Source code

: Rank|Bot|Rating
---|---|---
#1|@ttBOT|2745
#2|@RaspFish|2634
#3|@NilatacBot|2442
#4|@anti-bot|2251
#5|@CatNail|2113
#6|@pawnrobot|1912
• • • • •
EXERCISE DESCRIPTION: Start at the first line of the material and write everything out exactly.

OUTPUT:
Source code

: Rank|Bot|Rating
---|---|---
#1|@ttBOT|2745
#2|@RaspFish|2634
#3|@NilatacBot|2442
#4|@anti-bot|2251
#5|@CatNail|2113
#6|@pawnrobot|1912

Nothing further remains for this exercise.